Minneapolis park officials will spend up to $500,000 to hire engineering talent they hope will find that a Southwest light-rail tunnel is a reasonable alternative to a new bridge at the Kenilworth channel.

The Park and Recreation Board voted 5-2 Wednesday night to authorize the engineering study in hopes of challenging the project's environmental studies, potentially suing for their alternative.

The board voted after outside attorney Byron Starns told park commissioners that they need to spend more money on engineering expertise rather than lawyers for now. But he assured the board that it is is in a solid position to challenge the proposed Kenilworth bridge if it can show that a tunnel beneath the 101-year-old channel is feasible.

Under federal law, park officials hold a trump card in that they must consent that a federally funded transportation project has only a minimal impact before it can proceed. The same law authorizes taking parkland only if there's no feasible and prudent alternative.

The studies authorized Wednesday are intended to determine whether a tunnel is technically feasible and to provide a closer estimate of its cost.

The dissenting votes came from commissioners Brad Bourn and Steffanie Musich, who merely wanted the board to follow its usual process of waiting two weeks for public notice for a vote before drawing down $500,000 from its reserves. But park staff argued that haste is necessary to make detailed findings ready when a supplemental environmental impact statement for the project is released early next year.

The board has voiced objections since late 2012 to putting freight and transit rail service and recreational trails on a bridge over the channel dredged in 1913 between Cedar Lake and Lake of the Isles. It has an easement for the channel running under the bridge.

Jennifer Ringgold, a planning supervisor, showed the board drawings of the existing and proposed bridges that showed the width of the crossing growing from 45 to 85 feet. The proposed crossing would actually consist of two bridges, one for freight and the other shared by transit and people using bike and foot trails. There would be a narrow gap between them.

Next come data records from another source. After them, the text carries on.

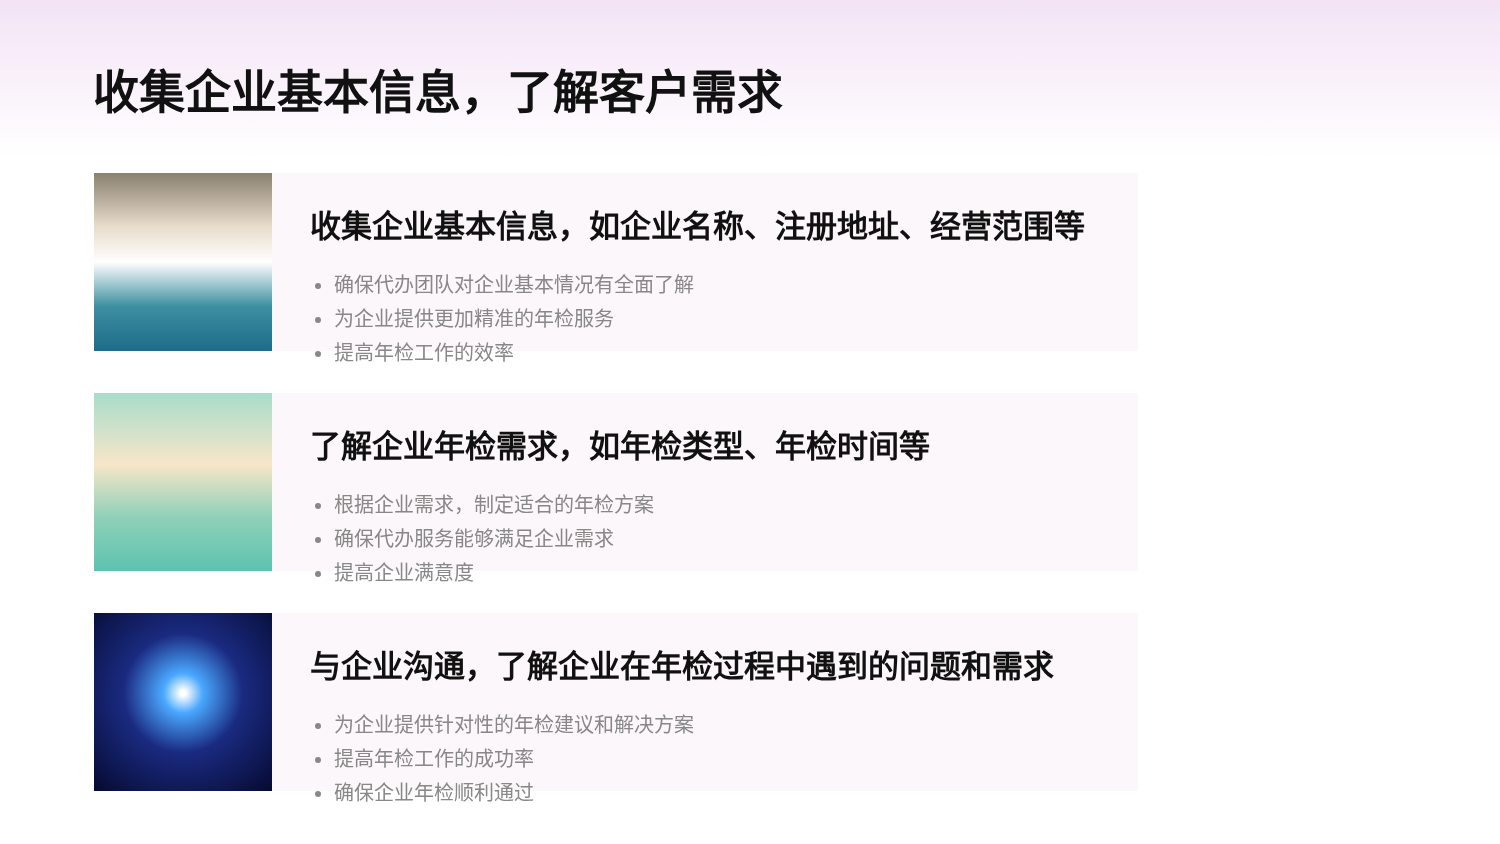收集企业基本信息，了解客户需求
收集企业基本信息，如企业名称、注册地址、经营范围等
确保代办团队对企业基本情况有全面了解
为企业提供更加精准的年检服务
提高年检工作的效率
了解企业年检需求，如年检类型、年检时间等
根据企业需求，制定适合的年检方案
确保代办服务能够满足企业需求
提高企业满意度
与企业沟通，了解企业在年检过程中遇到的问题和需求
为企业提供针对性的年检建议和解决方案
提高年检工作的成功率
确保企业年检顺利通过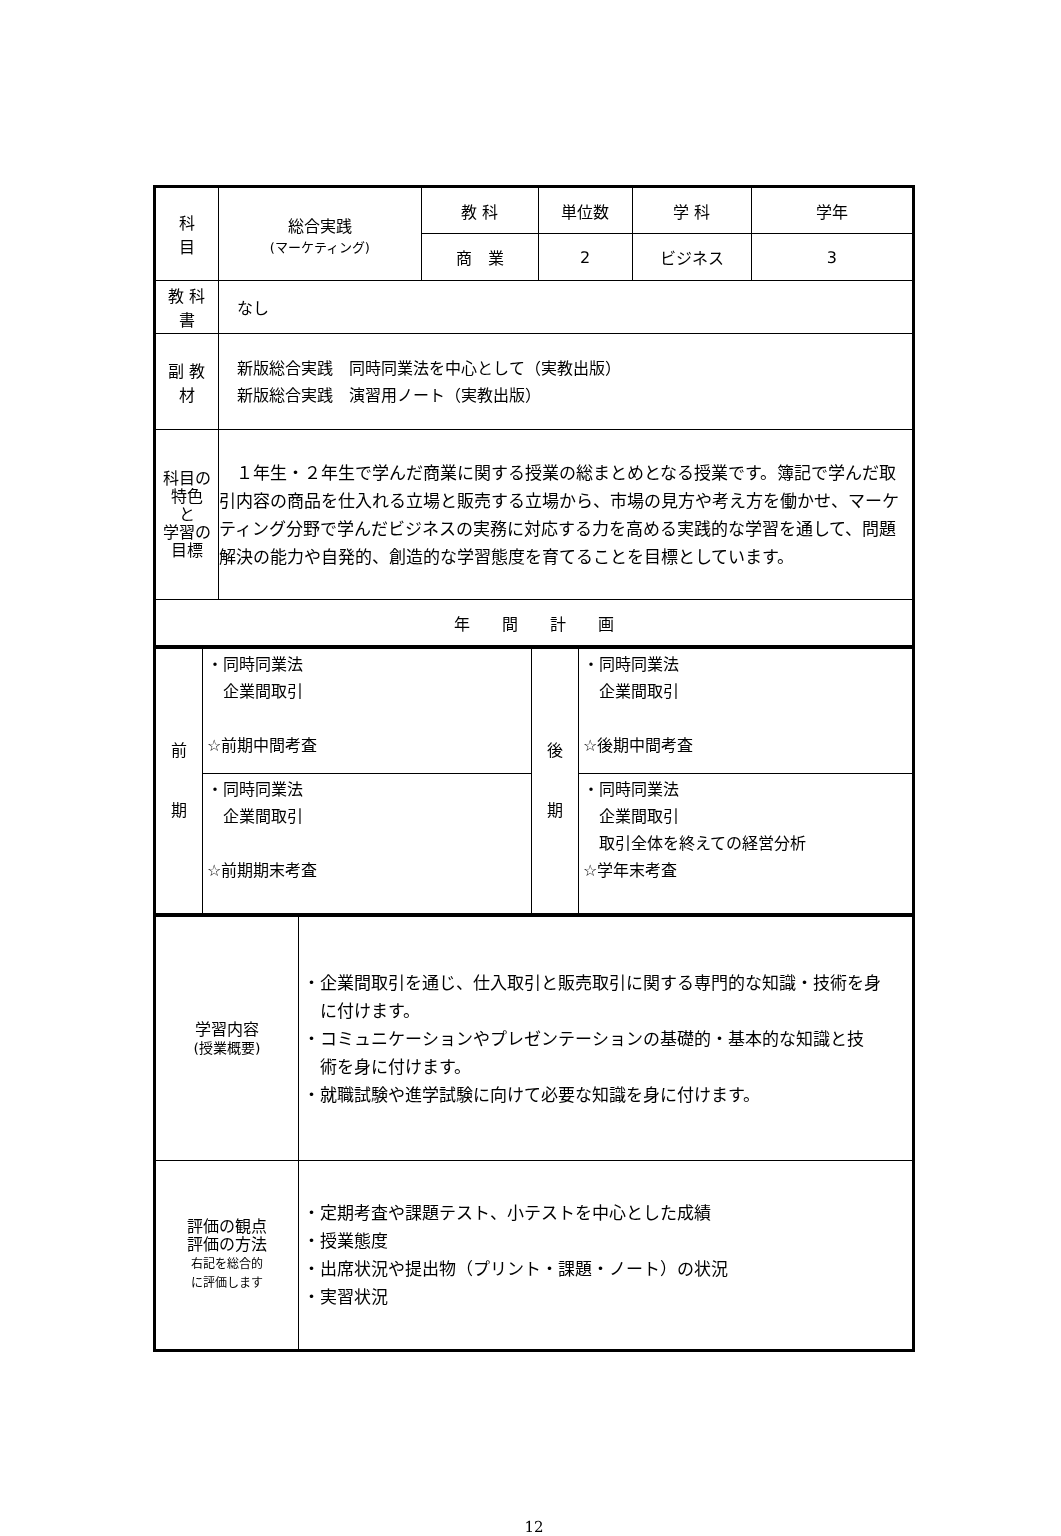| 科 目 | 総合実践 (マーケティング) | 教 科 | 単位数 | 学 科 | 学年 |
| | | 商 業 | 2 | ビジネス | 3 |
| 教 科 書 | なし | | | | |
| 副 教 材 | 新版総合実践 同時同業法を中心として（実教出版） 新版総合実践 演習用ノート（実教出版） | | | | |
| 科目の特色 と 学習の目標 | １年生・２年生で学んだ商業に関する授業の総まとめとなる授業です。簿記で学んだ取引内容の商品を仕入れる立場と販売する立場から、市場の見方や考え方を働かせ、マーケティング分野で学んだビジネスの実務に対応する力を高める実践的な学習を通して、問題解決の能力や自発的、創造的な学習態度を育てることを目標としています。 | | | | |
| 年 間 計 画 | | | | | |
| 前 期 | ・同時同業法 企業間取引 ☆前期中間考査 | 後 期 | ・同時同業法 企業間取引 ☆後期中間考査 |
| | ・同時同業法 企業間取引 ☆前期期末考査 | | ・同時同業法 企業間取引 取引全体を終えての経営分析 ☆学年末考査 |
| 学習内容 (授業概要) | ・企業間取引を通じ、仕入取引と販売取引に関する専門的な知識・技術を身 に付けます。 ・コミュニケーションやプレゼンテーションの基礎的・基本的な知識と技 術を身に付けます。 ・就職試験や進学試験に向けて必要な知識を身に付けます。 |
| 評価の観点 評価の方法 右記を総合的 に評価します | ・定期考査や課題テスト、小テストを中心とした成績 ・授業態度 ・出席状況や提出物（プリント・課題・ノート）の状況 ・実習状況 |
12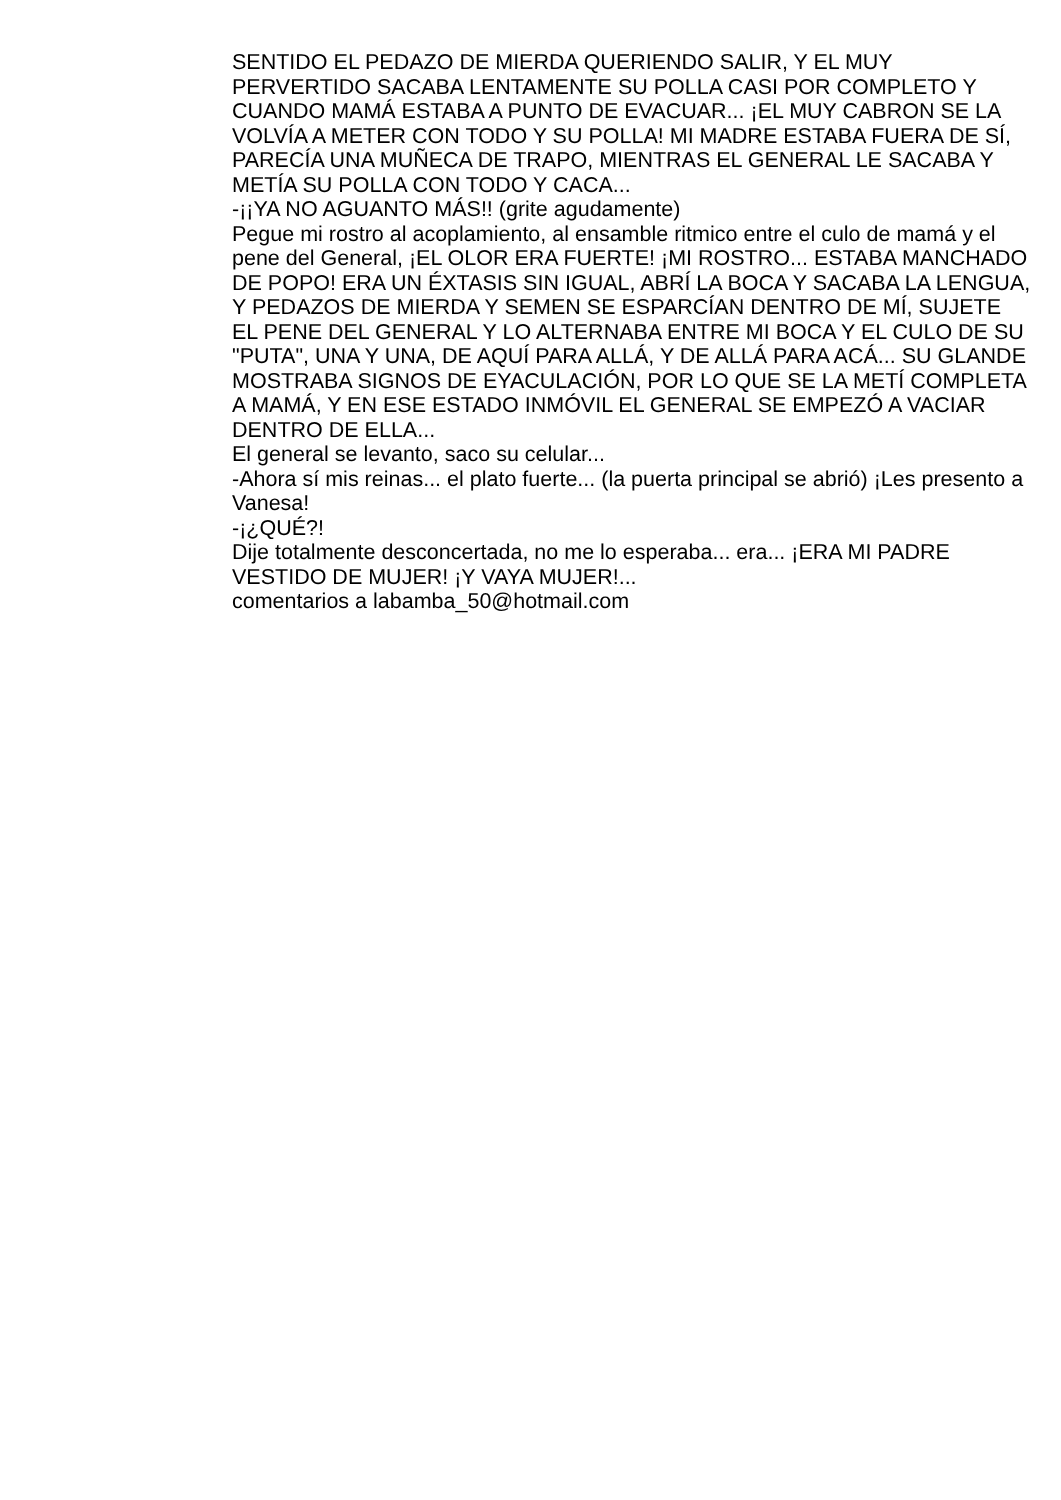SENTIDO EL PEDAZO DE MIERDA QUERIENDO SALIR, Y EL MUY PERVERTIDO SACABA LENTAMENTE SU POLLA CASI POR COMPLETO Y CUANDO MAMÁ ESTABA A PUNTO DE EVACUAR... ¡EL MUY CABRON SE LA VOLVÍA A METER CON TODO Y SU POLLA! MI MADRE ESTABA FUERA DE SÍ, PARECÍA UNA MUÑECA DE TRAPO, MIENTRAS EL GENERAL LE SACABA Y METÍA SU POLLA CON TODO Y CACA...
-¡¡YA NO AGUANTO MÁS!! (grite agudamente)
Pegue mi rostro al acoplamiento, al ensamble ritmico entre el culo de mamá y el pene del General, ¡EL OLOR ERA FUERTE! ¡MI ROSTRO... ESTABA MANCHADO DE POPO! ERA UN ÉXTASIS SIN IGUAL, ABRÍ LA BOCA Y SACABA LA LENGUA, Y PEDAZOS DE MIERDA Y SEMEN SE ESPARCÍAN DENTRO DE MÍ, SUJETE EL PENE DEL GENERAL Y LO ALTERNABA ENTRE MI BOCA Y EL CULO DE SU "PUTA", UNA Y UNA, DE AQUÍ PARA ALLÁ, Y DE ALLÁ PARA ACÁ... SU GLANDE MOSTRABA SIGNOS DE EYACULACIÓN, POR LO QUE SE LA METÍ COMPLETA A MAMÁ, Y EN ESE ESTADO INMÓVIL EL GENERAL SE EMPEZÓ A VACIAR DENTRO DE ELLA...
El general se levanto, saco su celular...
-Ahora sí mis reinas... el plato fuerte... (la puerta principal se abrió) ¡Les presento a Vanesa!
-¡¿QUÉ?!
Dije totalmente desconcertada, no me lo esperaba... era... ¡ERA MI PADRE VESTIDO DE MUJER! ¡Y VAYA MUJER!...
comentarios a labamba_50@hotmail.com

The board voted Sept. 17 to hire outside legal help for $22,000 to evaluate its options for fighting the proposed crossing. Key officials got a briefing Monday, and met Wednesday with Metro Council officials, while drafting the resolutions to hire engineering help mere hours before the meeting.

A Metro Council e-mail received by the park Superintendent Jayne Miller minutes before the meeting said that completion of the required approval process by cities along the 16-mile route and preliminary engineering set the stage for the required analysis of parkland impacts. But Miller said there was no indication that the council is prepared to do the detailed engineering analysis of the tunnel that the Park Board says is needed to determine if that option is reasonable.

The council said in a statement after the meeting: "The Southwest Project Office has been working with the Park Board for the last two years and is committed to continuing to work with them on the landscape design of the Kenilworth Corridor, the design of the bridge over the channel and the design of the Penn, 21st and West Lake Stations."